In terms of what the future holds, there are a number of plans which, upon their completion, will further enhance the Port of Gibraltar’s operations and capabilities. Summer 2017 will see the installation of a state-of-the-art Vessel Traffic Services (VTS) system which will greatly enhance the port’s safety of navigation operations. The system, which is being installed by Kongsberg Norcontrol, will be housed in a new four-storey port tower, designed to provide sweeping views over the busy Strait of Gibraltar and entrance into the Bay of Gibraltar. When asked to elaborate more on the project, Sanguinetti said: “In addition to increased functionality, the contract (for the VTS system installation) includes a comprehensive maintenance package, together with the benefits of software updates/upgrades over the course of the next five years, with future-proofing for the proposed introduction of e-Navigation. It also includes four high-specification infra-red CCTV cameras further-enhancing the port’s VTS team’s ability to monitor and control shipping in British Gibraltar Territorial Waters.”

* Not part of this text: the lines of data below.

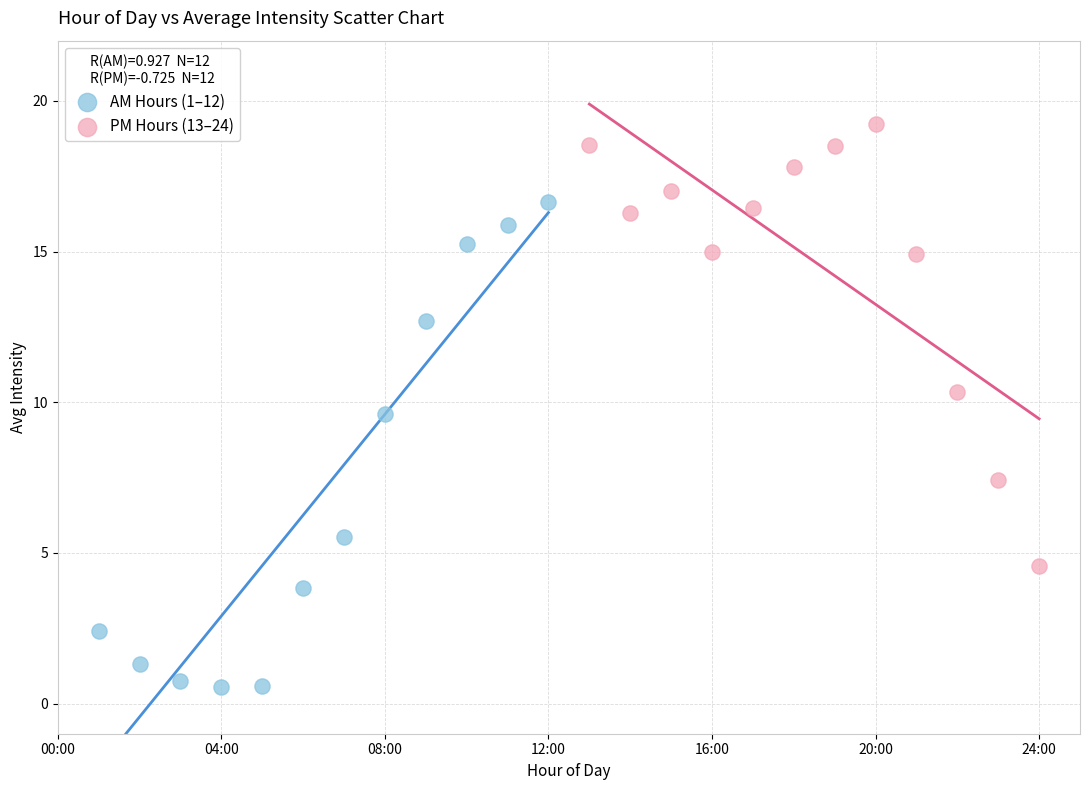

Which series contains the lowest Y value?

AM Hours (1–12)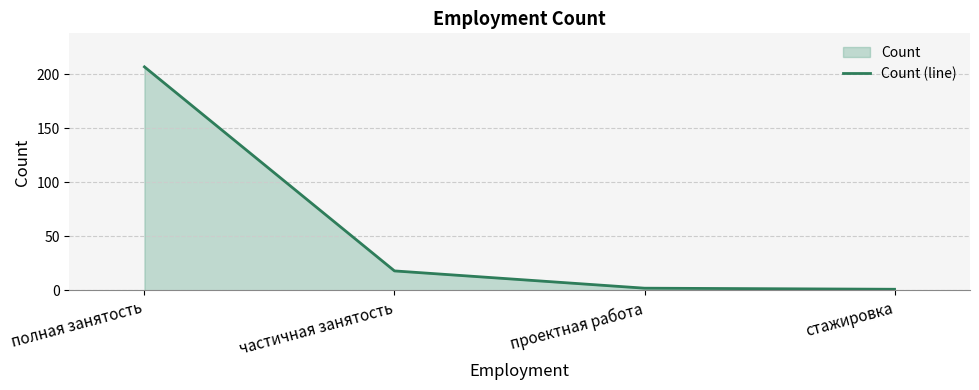

How many values exceed 18?

1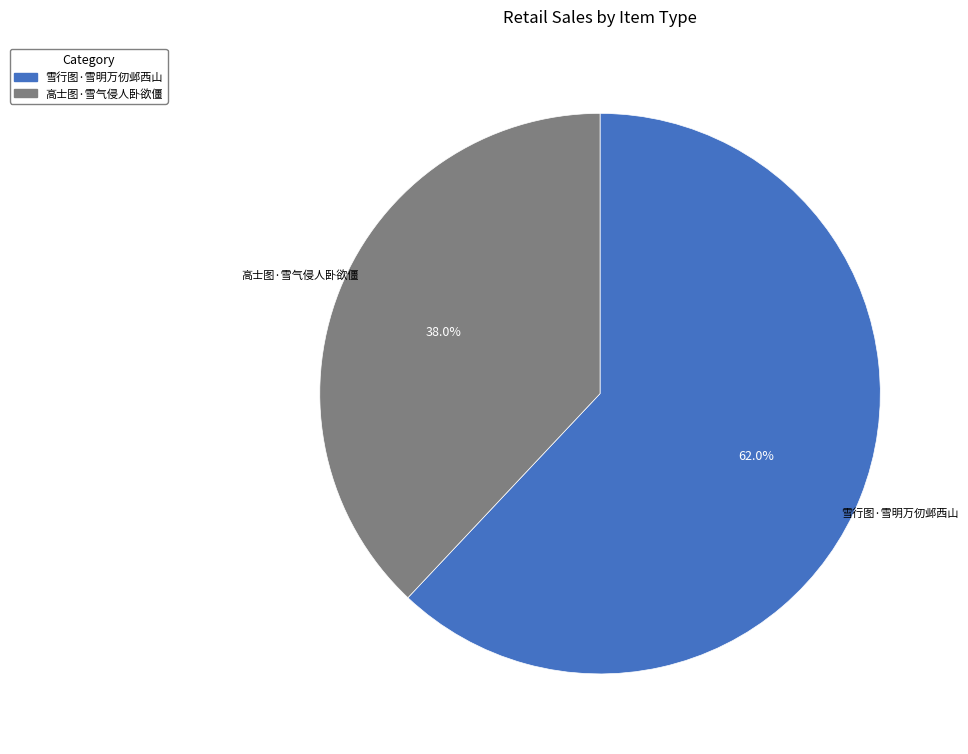

To the nearest percent, what is the difference between the 高士图·雪气侵人卧欲僵 and 雪行图·雪明万仞邺西山 slice percentages?

24%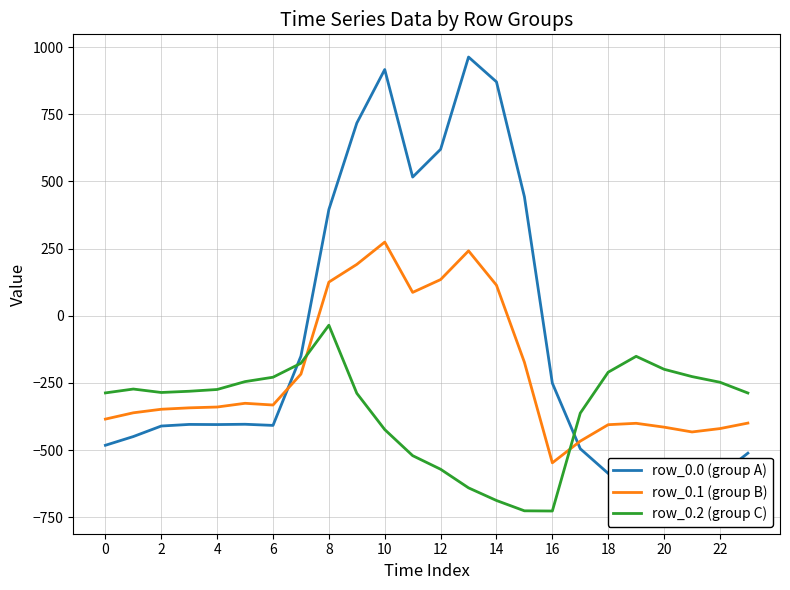

What is the label of the 14th point from the left?

13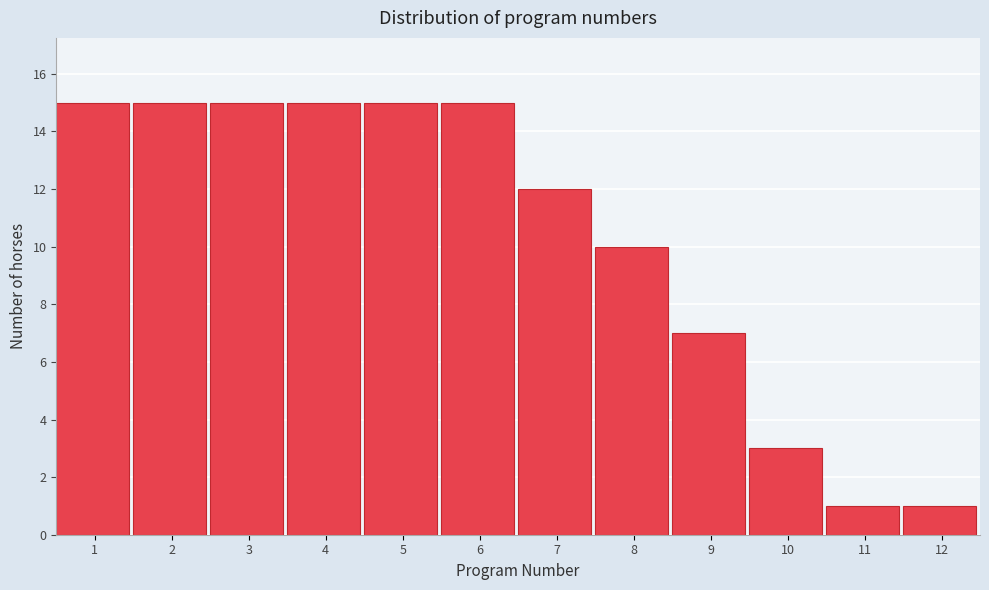

Reading left to right, transcribe all the data shown in this chart.

1=15	2=15	3=15	4=15	5=15	6=15	7=12	8=10	9=7	10=3	11=1	12=1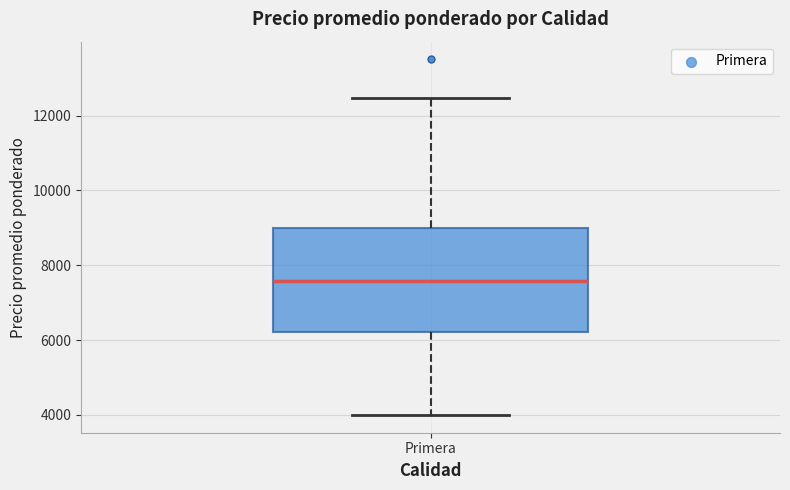

Where is the lower edge of the box for Primera on the y-axis? The values are not printed on the chart, so give them approximately, as read against the axis.

6200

The most exciting development in the pipeline, however, is a plan for the design and construction of an LNG bunkering facility, which upon its completion will allow the Port of Gibraltar to deliver LNG as a bunker fuel to ships at anchor – a move which will set Gibraltar and its service offerings apart from any of its Mediterranean rivals. Interest in using LNG as a bunker fuel has risen following the implementation of EU policies aimed at increasing the use of this clean, low-emission fuel across all forms of transport.
“HM Government of Gibraltar and the Gibraltar Port Authority made an announcement last year on the signing of a bunker market development agreement with Shell, a significant milestone on the road to delivering LNG as a bunker fuel to ships at anchor in Gibraltar. This is also part of the Port of Gibraltar’s strategy to provide the widest range of marine services as it looks to the future,” concluded Commodore Sanguinetti. He finished by saying: “In March 2016, the Government of Gibraltar invited proposals for the design and construction of a land-based marine fuels storage and bunkering facility with a minimum storage capacity of 225,000cbm in the Mediterranean bunkering hub. This once again reinforces the Port of Gibraltar’s green credentials and aspirations to remain the premier bunker port in the Mediterranean and, more widely, a ‘centre of maritime excellence’ at the strategic gateway to the Atlantic Ocean.”